In the entries below, find the line with "123: 140 -> 82.35" and the line with "129: 180 -> 240.25"; give again those lines and every line between them, exactly.
**** Provided records
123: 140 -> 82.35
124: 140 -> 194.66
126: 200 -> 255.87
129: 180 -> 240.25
********
**** Provided records
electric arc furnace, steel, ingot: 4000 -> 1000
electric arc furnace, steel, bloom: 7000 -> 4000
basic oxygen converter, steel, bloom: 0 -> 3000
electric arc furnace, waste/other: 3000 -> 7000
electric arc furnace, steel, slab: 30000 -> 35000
********
Task response:
123: 140 -> 82.35
124: 140 -> 194.66
126: 200 -> 255.87
129: 180 -> 240.25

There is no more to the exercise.